Davis v. Department of Labor & Industries , 94 Wash. 2d 119 ( 1980 )


Menu:
  • 94 Wn.2d 119 (1980)
    615 P.2d 1279

    SUSAN S. DAVIS, Respondent,
    v.
    THE DEPARTMENT OF LABOR AND INDUSTRIES, ET AL, Petitioners.

    No. 46256.

    The Supreme Court of Washington, En Banc.

    August 7, 1980.

    Slade Gorton, Attorney General, and Richard L. Kirkby and Thornton A. Wilson, Assistants, for petitioners.

    Donald D. Haley (of Lundin, Estep, Sindell & Haley, Inc., P.S.), for respondent.

    HICKS, J.

    Susan S. Davis brought this action against the Department of Labor and Industries (Department) under RCW 49.60.030, which prohibits discrimination on the basis of sex. The trial court found discrimination against Davis, but denied her backpay on the ground that even absent the discrimination she would not have been promoted. The Court of Appeals reversed on the issue of backpay and required reassessment of the fee awarded her attorney. We granted discretionary review and we reverse the Court of Appeals.

    Department employed Susan Davis in July 1972, as a Clerk-Typist II in the industrial insurance division. She *121 sought promotion within the Department to Revenue Compliance Officer II in March 1973. Because of a "mix up", her application was not received in time for her to take the required civil service examination in order to qualify for the appointment list. That position was filled by a 24-year-old male with a 2-year law enforcement background.
* * *
- **Questions to answer**
1. Answer these questions from the court opinion:
(a) On what date was the case decided?
(b) What position did the Department hire Susan Davis into in July 1972?
(c) Who filled the Revenue Compliance Officer II position?
2. Quote the stretch of the court opinion from "THE DEPARTMENT OF LABOR AND INDUSTRIES, ET" through "Assistants, for petitioners." word for word.
The records that follow are separate material and have no connection to the court opinion.
* * *
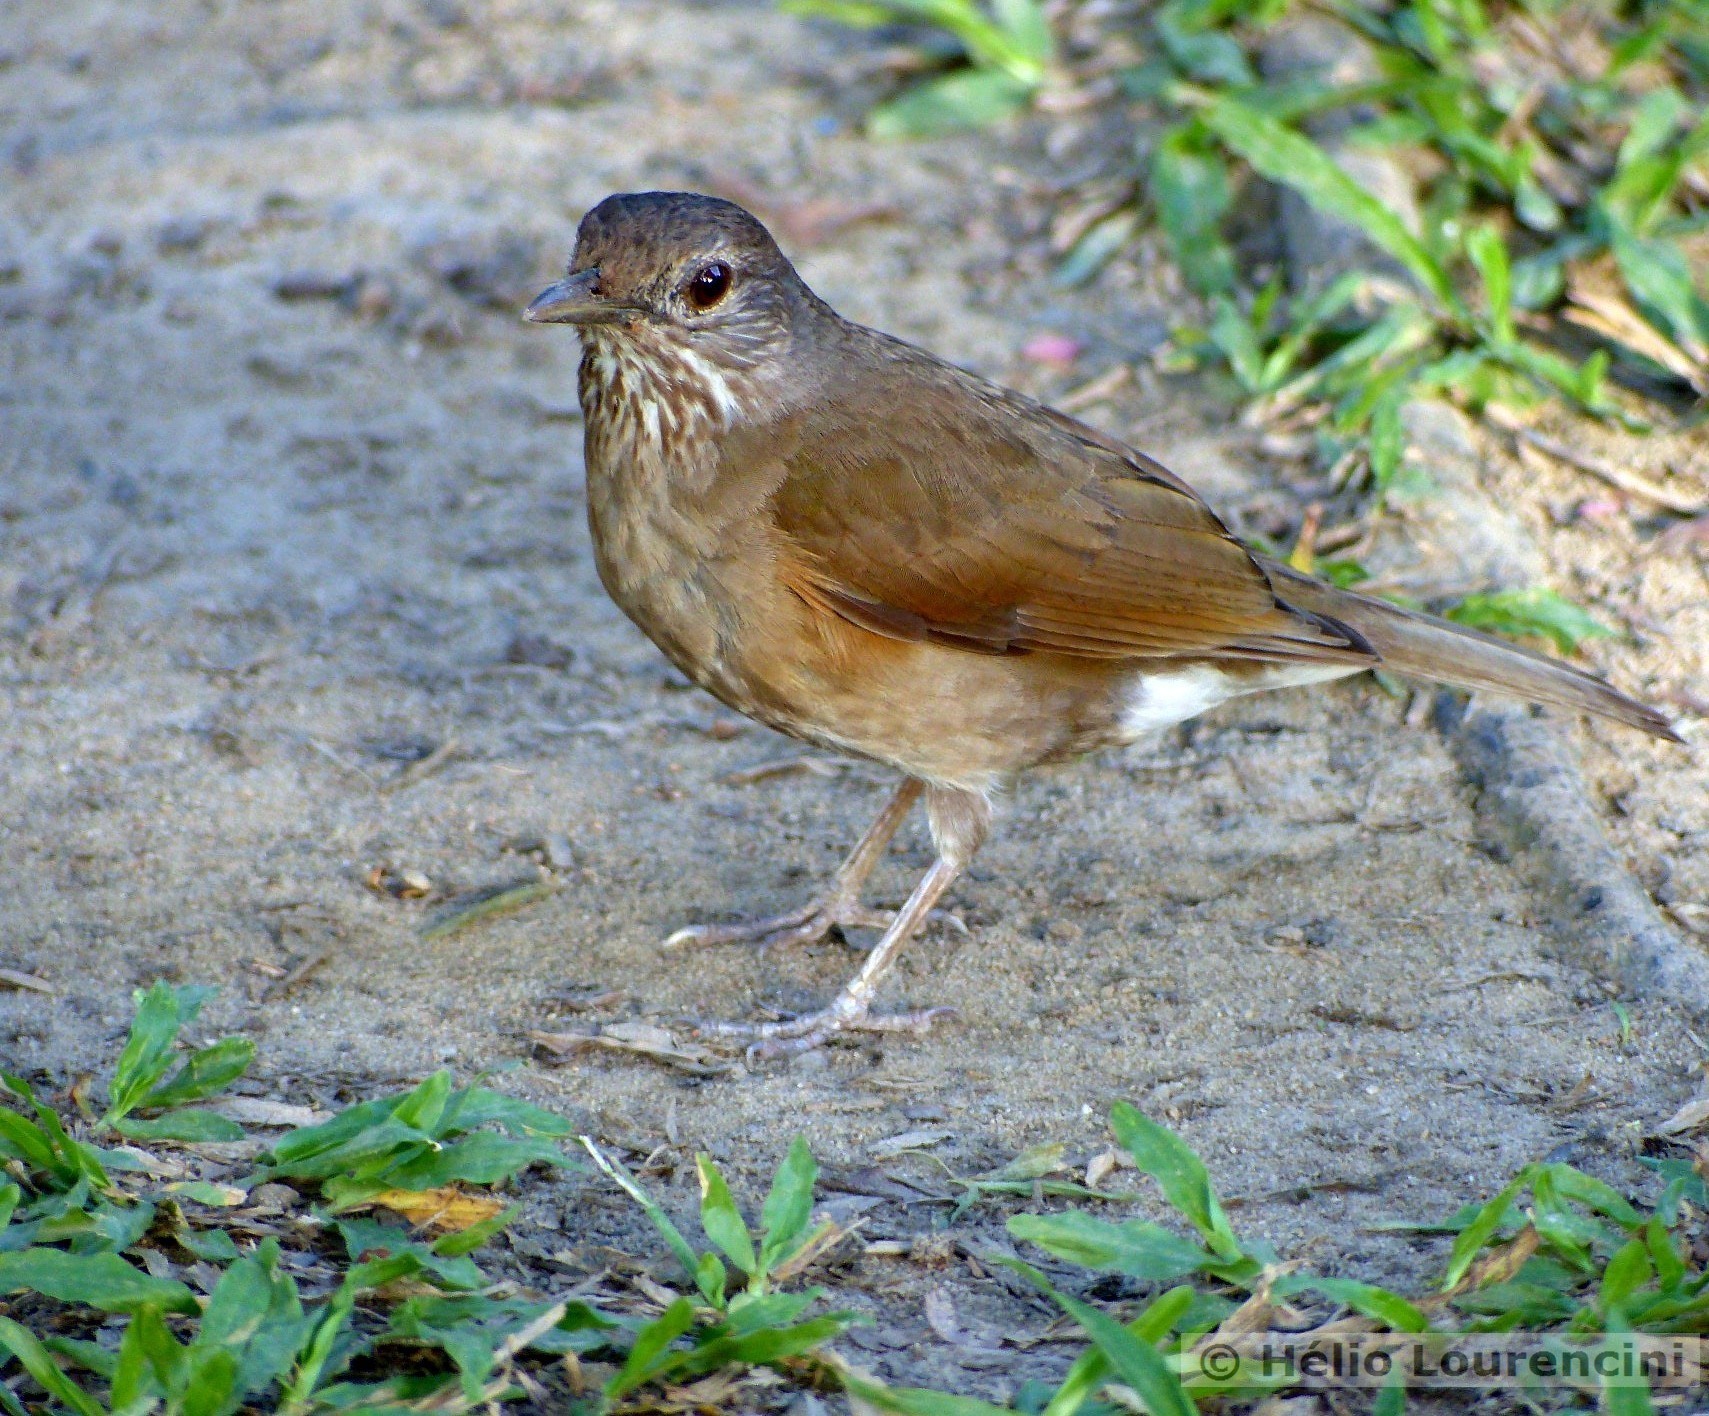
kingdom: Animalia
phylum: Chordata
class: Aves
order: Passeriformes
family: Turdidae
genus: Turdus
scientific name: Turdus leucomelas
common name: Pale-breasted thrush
* * *
- **Results of the exercise**
1.
(a) August 7, 1980.
(b) Clerk-Typist II in the industrial insurance division.
(c) A 24-year-old male with a 2-year law enforcement background.

2.
THE DEPARTMENT OF LABOR AND INDUSTRIES, ET AL, Petitioners.

    No. 46256.

    The Supreme Court of Washington, En Banc.

    August 7, 1980.

    Slade Gorton, Attorney General, and Richard L. Kirkby and Thornton A. Wilson, Assistants, for petitioners.